Directed by Charles Friedman and choreographed by Benjamin Zemach the show was presented with two pianos and a mostly bare stage with minimal props and scenery.  To keep it fresh new sketches and songs were added over the long run.  Only a handful of songs appeared in all productions.  While no songs became break out hits, many were memorable and are still performed including Sing Me A Song With Social Significance, Nobody Makes a Pass at Me, One Big Union for Two, Four Little Angels of Peace, Sunday in the Park, and Mene, Mene, Tekel.
When the show ended most of the performers returned to their trades, but at least one, comic character actor Harry Clark went on to appear in several more Broadway shows, most memorably as one of the two gangsters in Kiss Me Kate.  He also had small roles in B-movies in the 1940’s and early ‘50’s and was a semi-regular on the Phil Silvers Show (also known as You’ll Never Get Rich and Sgt.

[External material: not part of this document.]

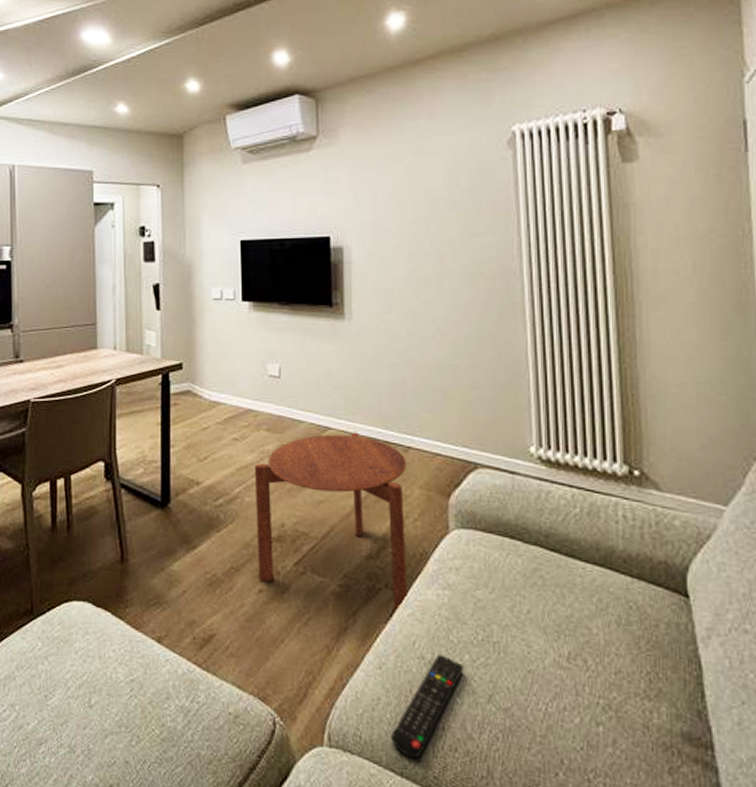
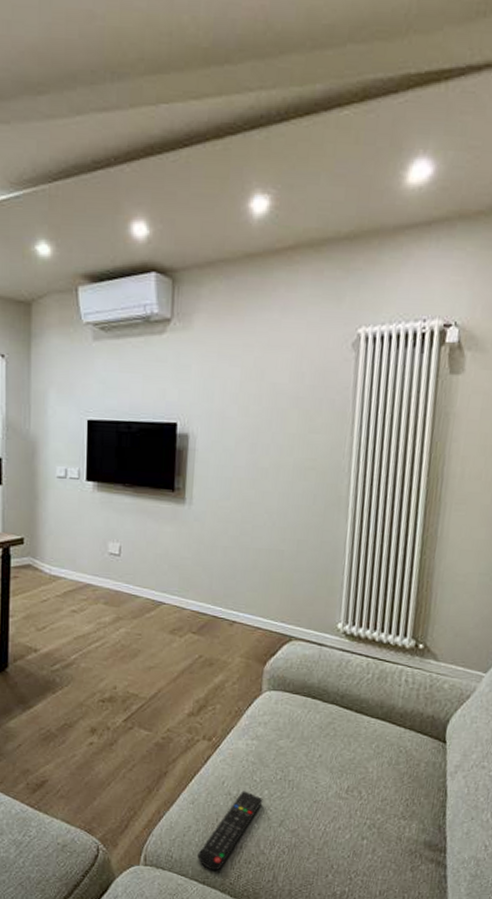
side table: present [254,432,409,613] -> none [90,607,231,760]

Bilko.)

The Princess Theater was re-dubbed the Labor Stage for the run of Pins and Needles.  The silk stocking set in evening gowns mixed with workers in threadbare off-the-rack suits bargain basement frocks in the audience.
When the show opened the venerable, but small Princess Theater was renamed The Labor Stage Theater.  By January 1, 1939 the show had outgrown the 399 seat house and moved to the larger Windsor Theater (formerly the 48th Street Theater.)  It continued to run there until June 22, 1940.  That was 1108 performances making it the longest running Broadway show until Oklahoma!
In 1962 Columbia Records released a 25th Anniversary studio recording of some of the most famous songs and sketches from the run.  At Harold Rome’s insistence the recording featured a young protégé, Barbra Streisand who he had just cast as Miss Marmelstein in his musical I Can Get It for You Wholesale. 
 
Columbia Record's 25 anniversary recording of songs from Pins and Needles featured a virtually unknown young Barbra Streisand, a protegee of composer Harold Rome. When she burst into stardom in Rome's I can Get it for You Wholesale, the label splashed her name across the cover.                                                        


The show had a revival Off-Broadway at the Roundabout Stage 1 Theatre in 1978 and was presented in a concert version by the Jewish Repertoire Theater in 2003.  It was staged in an new production in 2010 in London at the Cock Tavern Theatre.